*Exercise aim*:
The result should be the listing below restated word for word, with images left out.

*Supplied information*:
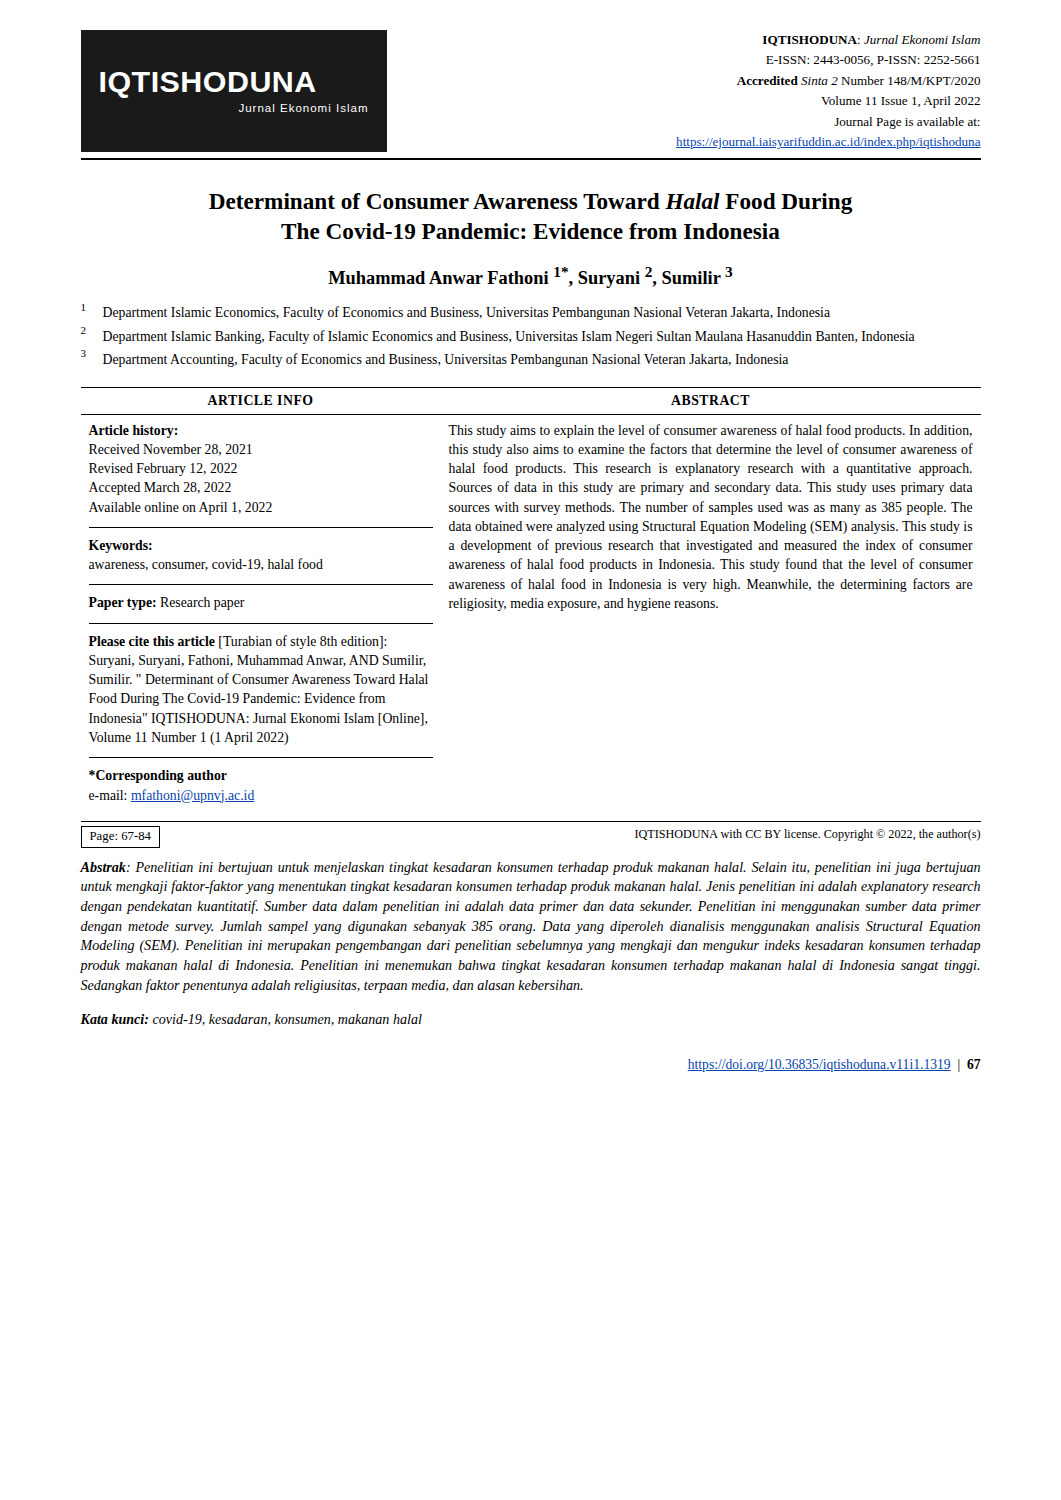IQTISHODUNA
Jurnal Ekonomi Islam
IQTISHODUNA: Jurnal Ekonomi Islam
E-ISSN: 2443-0056, P-ISSN: 2252-5661
Accredited Sinta 2 Number 148/M/KPT/2020
Volume 11 Issue 1, April 2022
Journal Page is available at:
https://ejournal.iaisyarifuddin.ac.id/index.php/iqtishoduna
Determinant of Consumer Awareness Toward Halal Food During
The Covid-19 Pandemic: Evidence from Indonesia
Muhammad Anwar Fathoni 1*, Suryani 2, Sumilir 3
Department Islamic Economics, Faculty of Economics and Business, Universitas Pembangunan Nasional Veteran Jakarta, Indonesia
Department Islamic Banking, Faculty of Islamic Economics and Business, Universitas Islam Negeri Sultan Maulana Hasanuddin Banten, Indonesia
Department Accounting, Faculty of Economics and Business, Universitas Pembangunan Nasional Veteran Jakarta, Indonesia
| ARTICLE INFO | ABSTRACT |
| --- | --- |
| Article history: Received November 28, 2021 Revised February 12, 2022 Accepted March 28, 2022 Available online on April 1, 2022 Keywords: awareness, consumer, covid-19, halal food Paper type: Research paper Please cite this article [Turabian of style 8th edition]: Suryani, Suryani, Fathoni, Muhammad Anwar, AND Sumilir, Sumilir. " Determinant of Consumer Awareness Toward Halal Food During The Covid-19 Pandemic: Evidence from Indonesia" IQTISHODUNA: Jurnal Ekonomi Islam [Online], Volume 11 Number 1 (1 April 2022) *Corresponding author e-mail: mfathoni@upnvj.ac.id | This study aims to explain the level of consumer awareness of halal food products. In addition, this study also aims to examine the factors that determine the level of consumer awareness of halal food products. This research is explanatory research with a quantitative approach. Sources of data in this study are primary and secondary data. This study uses primary data sources with survey methods. The number of samples used was as many as 385 people. The data obtained were analyzed using Structural Equation Modeling (SEM) analysis. This study is a development of previous research that investigated and measured the index of consumer awareness of halal food products in Indonesia. This study found that the level of consumer awareness of halal food in Indonesia is very high. Meanwhile, the determining factors are religiosity, media exposure, and hygiene reasons. |
Page: 67-84
IQTISHODUNA with CC BY license. Copyright © 2022, the author(s)
Abstrak: Penelitian ini bertujuan untuk menjelaskan tingkat kesadaran konsumen terhadap produk makanan halal. Selain itu, penelitian ini juga bertujuan untuk mengkaji faktor-faktor yang menentukan tingkat kesadaran konsumen terhadap produk makanan halal. Jenis penelitian ini adalah explanatory research dengan pendekatan kuantitatif. Sumber data dalam penelitian ini adalah data primer dan data sekunder. Penelitian ini menggunakan sumber data primer dengan metode survey. Jumlah sampel yang digunakan sebanyak 385 orang. Data yang diperoleh dianalisis menggunakan analisis Structural Equation Modeling (SEM). Penelitian ini merupakan pengembangan dari penelitian sebelumnya yang mengkaji dan mengukur indeks kesadaran konsumen terhadap produk makanan halal di Indonesia. Penelitian ini menemukan bahwa tingkat kesadaran konsumen terhadap makanan halal di Indonesia sangat tinggi. Sedangkan faktor penentunya adalah religiusitas, terpaan media, dan alasan kebersihan.
Kata kunci: covid-19, kesadaran, konsumen, makanan halal
https://doi.org/10.36835/iqtishoduna.v11i1.1319 | 67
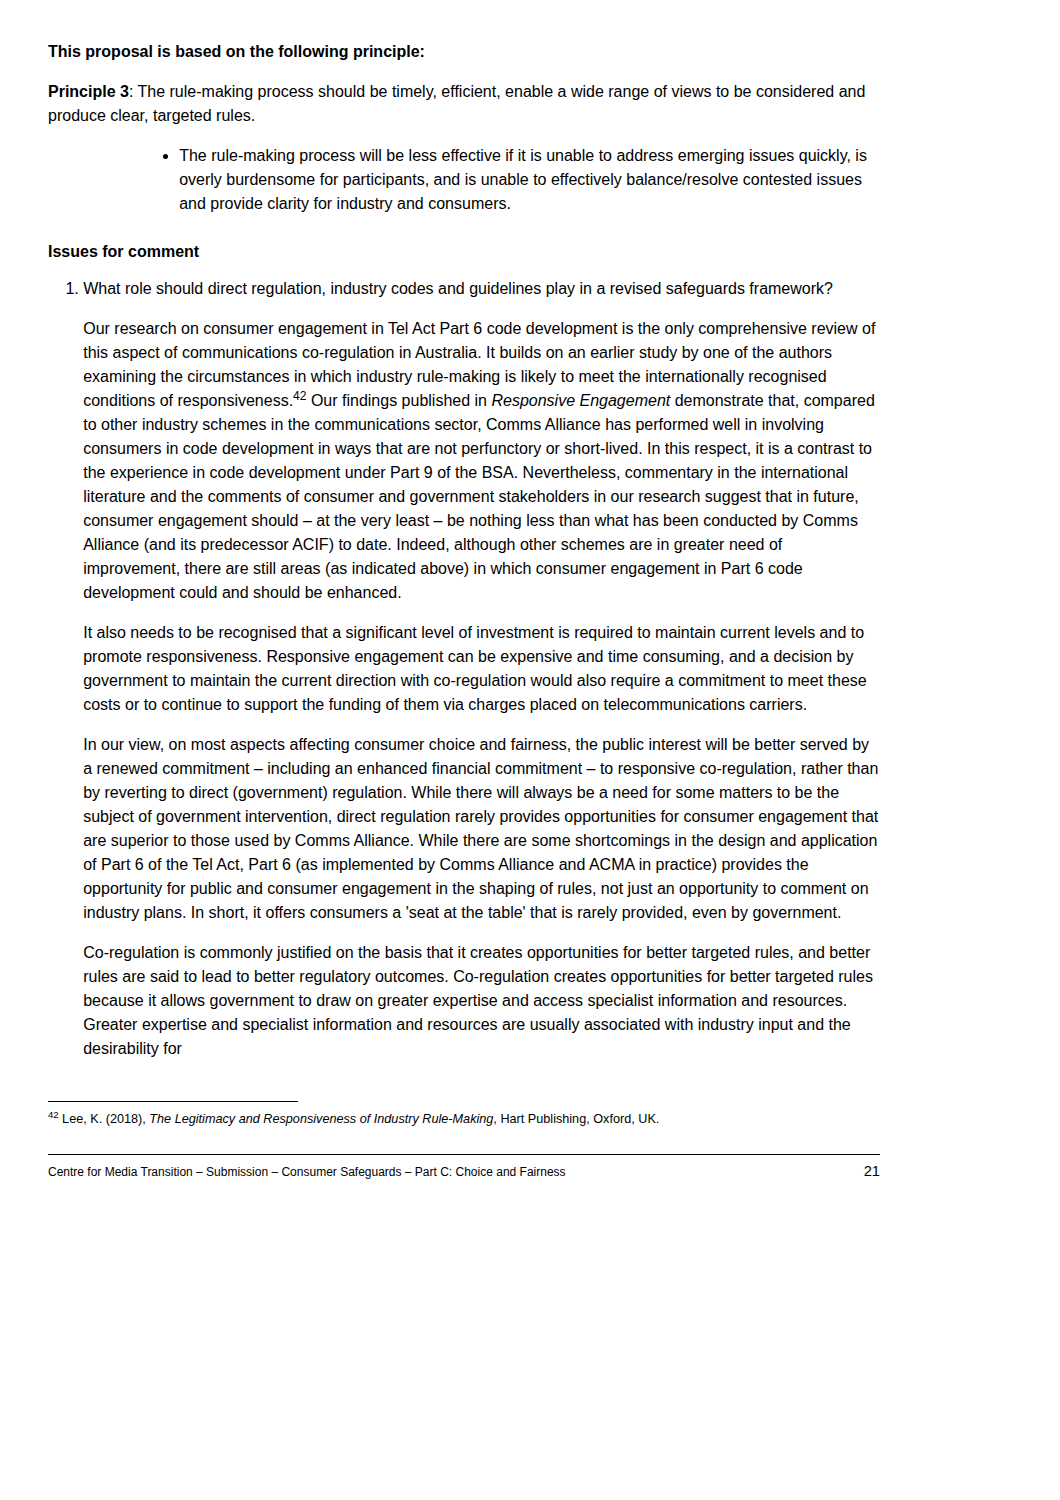This proposal is based on the following principle:
Principle 3: The rule-making process should be timely, efficient, enable a wide range of views to be considered and produce clear, targeted rules.
The rule-making process will be less effective if it is unable to address emerging issues quickly, is overly burdensome for participants, and is unable to effectively balance/resolve contested issues and provide clarity for industry and consumers.
Issues for comment
What role should direct regulation, industry codes and guidelines play in a revised safeguards framework?
Our research on consumer engagement in Tel Act Part 6 code development is the only comprehensive review of this aspect of communications co-regulation in Australia. It builds on an earlier study by one of the authors examining the circumstances in which industry rule-making is likely to meet the internationally recognised conditions of responsiveness.42 Our findings published in Responsive Engagement demonstrate that, compared to other industry schemes in the communications sector, Comms Alliance has performed well in involving consumers in code development in ways that are not perfunctory or short-lived. In this respect, it is a contrast to the experience in code development under Part 9 of the BSA. Nevertheless, commentary in the international literature and the comments of consumer and government stakeholders in our research suggest that in future, consumer engagement should – at the very least – be nothing less than what has been conducted by Comms Alliance (and its predecessor ACIF) to date. Indeed, although other schemes are in greater need of improvement, there are still areas (as indicated above) in which consumer engagement in Part 6 code development could and should be enhanced.
It also needs to be recognised that a significant level of investment is required to maintain current levels and to promote responsiveness. Responsive engagement can be expensive and time consuming, and a decision by government to maintain the current direction with co-regulation would also require a commitment to meet these costs or to continue to support the funding of them via charges placed on telecommunications carriers.
In our view, on most aspects affecting consumer choice and fairness, the public interest will be better served by a renewed commitment – including an enhanced financial commitment – to responsive co-regulation, rather than by reverting to direct (government) regulation. While there will always be a need for some matters to be the subject of government intervention, direct regulation rarely provides opportunities for consumer engagement that are superior to those used by Comms Alliance. While there are some shortcomings in the design and application of Part 6 of the Tel Act, Part 6 (as implemented by Comms Alliance and ACMA in practice) provides the opportunity for public and consumer engagement in the shaping of rules, not just an opportunity to comment on industry plans. In short, it offers consumers a 'seat at the table' that is rarely provided, even by government.
Co-regulation is commonly justified on the basis that it creates opportunities for better targeted rules, and better rules are said to lead to better regulatory outcomes. Co-regulation creates opportunities for better targeted rules because it allows government to draw on greater expertise and access specialist information and resources. Greater expertise and specialist information and resources are usually associated with industry input and the desirability for
42 Lee, K. (2018), The Legitimacy and Responsiveness of Industry Rule-Making, Hart Publishing, Oxford, UK.
Centre for Media Transition – Submission – Consumer Safeguards – Part C: Choice and Fairness 21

*Exercise result*:
IQTISHODUNA
Jurnal Ekonomi Islam
IQTISHODUNA: Jurnal Ekonomi Islam
E-ISSN: 2443-0056, P-ISSN: 2252-5661
Accredited Sinta 2 Number 148/M/KPT/2020
Volume 11 Issue 1, April 2022
Journal Page is available at:
https://ejournal.iaisyarifuddin.ac.id/index.php/iqtishoduna
Determinant of Consumer Awareness Toward Halal Food During
The Covid-19 Pandemic: Evidence from Indonesia
Muhammad Anwar Fathoni 1*, Suryani 2, Sumilir 3
Department Islamic Economics, Faculty of Economics and Business, Universitas Pembangunan Nasional Veteran Jakarta, Indonesia
Department Islamic Banking, Faculty of Islamic Economics and Business, Universitas Islam Negeri Sultan Maulana Hasanuddin Banten, Indonesia
Department Accounting, Faculty of Economics and Business, Universitas Pembangunan Nasional Veteran Jakarta, Indonesia
| ARTICLE INFO | ABSTRACT |
| --- | --- |
| Article history: Received November 28, 2021 Revised February 12, 2022 Accepted March 28, 2022 Available online on April 1, 2022 Keywords: awareness, consumer, covid-19, halal food Paper type: Research paper Please cite this article [Turabian of style 8th edition]: Suryani, Suryani, Fathoni, Muhammad Anwar, AND Sumilir, Sumilir. " Determinant of Consumer Awareness Toward Halal Food During The Covid-19 Pandemic: Evidence from Indonesia" IQTISHODUNA: Jurnal Ekonomi Islam [Online], Volume 11 Number 1 (1 April 2022) *Corresponding author e-mail: mfathoni@upnvj.ac.id | This study aims to explain the level of consumer awareness of halal food products. In addition, this study also aims to examine the factors that determine the level of consumer awareness of halal food products. This research is explanatory research with a quantitative approach. Sources of data in this study are primary and secondary data. This study uses primary data sources with survey methods. The number of samples used was as many as 385 people. The data obtained were analyzed using Structural Equation Modeling (SEM) analysis. This study is a development of previous research that investigated and measured the index of consumer awareness of halal food products in Indonesia. This study found that the level of consumer awareness of halal food in Indonesia is very high. Meanwhile, the determining factors are religiosity, media exposure, and hygiene reasons. |
Page: 67-84
IQTISHODUNA with CC BY license. Copyright © 2022, the author(s)
Abstrak: Penelitian ini bertujuan untuk menjelaskan tingkat kesadaran konsumen terhadap produk makanan halal. Selain itu, penelitian ini juga bertujuan untuk mengkaji faktor-faktor yang menentukan tingkat kesadaran konsumen terhadap produk makanan halal. Jenis penelitian ini adalah explanatory research dengan pendekatan kuantitatif. Sumber data dalam penelitian ini adalah data primer dan data sekunder. Penelitian ini menggunakan sumber data primer dengan metode survey. Jumlah sampel yang digunakan sebanyak 385 orang. Data yang diperoleh dianalisis menggunakan analisis Structural Equation Modeling (SEM). Penelitian ini merupakan pengembangan dari penelitian sebelumnya yang mengkaji dan mengukur indeks kesadaran konsumen terhadap produk makanan halal di Indonesia. Penelitian ini menemukan bahwa tingkat kesadaran konsumen terhadap makanan halal di Indonesia sangat tinggi. Sedangkan faktor penentunya adalah religiusitas, terpaan media, dan alasan kebersihan.
Kata kunci: covid-19, kesadaran, konsumen, makanan halal
https://doi.org/10.36835/iqtishoduna.v11i1.1319 | 67
This proposal is based on the following principle:
Principle 3: The rule-making process should be timely, efficient, enable a wide range of views to be considered and produce clear, targeted rules.
The rule-making process will be less effective if it is unable to address emerging issues quickly, is overly burdensome for participants, and is unable to effectively balance/resolve contested issues and provide clarity for industry and consumers.
Issues for comment
What role should direct regulation, industry codes and guidelines play in a revised safeguards framework?
Our research on consumer engagement in Tel Act Part 6 code development is the only comprehensive review of this aspect of communications co-regulation in Australia. It builds on an earlier study by one of the authors examining the circumstances in which industry rule-making is likely to meet the internationally recognised conditions of responsiveness.42 Our findings published in Responsive Engagement demonstrate that, compared to other industry schemes in the communications sector, Comms Alliance has performed well in involving consumers in code development in ways that are not perfunctory or short-lived. In this respect, it is a contrast to the experience in code development under Part 9 of the BSA. Nevertheless, commentary in the international literature and the comments of consumer and government stakeholders in our research suggest that in future, consumer engagement should – at the very least – be nothing less than what has been conducted by Comms Alliance (and its predecessor ACIF) to date. Indeed, although other schemes are in greater need of improvement, there are still areas (as indicated above) in which consumer engagement in Part 6 code development could and should be enhanced.
It also needs to be recognised that a significant level of investment is required to maintain current levels and to promote responsiveness. Responsive engagement can be expensive and time consuming, and a decision by government to maintain the current direction with co-regulation would also require a commitment to meet these costs or to continue to support the funding of them via charges placed on telecommunications carriers.
In our view, on most aspects affecting consumer choice and fairness, the public interest will be better served by a renewed commitment – including an enhanced financial commitment – to responsive co-regulation, rather than by reverting to direct (government) regulation. While there will always be a need for some matters to be the subject of government intervention, direct regulation rarely provides opportunities for consumer engagement that are superior to those used by Comms Alliance. While there are some shortcomings in the design and application of Part 6 of the Tel Act, Part 6 (as implemented by Comms Alliance and ACMA in practice) provides the opportunity for public and consumer engagement in the shaping of rules, not just an opportunity to comment on industry plans. In short, it offers consumers a 'seat at the table' that is rarely provided, even by government.
Co-regulation is commonly justified on the basis that it creates opportunities for better targeted rules, and better rules are said to lead to better regulatory outcomes. Co-regulation creates opportunities for better targeted rules because it allows government to draw on greater expertise and access specialist information and resources. Greater expertise and specialist information and resources are usually associated with industry input and the desirability for
42 Lee, K. (2018), The Legitimacy and Responsiveness of Industry Rule-Making, Hart Publishing, Oxford, UK.
Centre for Media Transition – Submission – Consumer Safeguards – Part C: Choice and Fairness 21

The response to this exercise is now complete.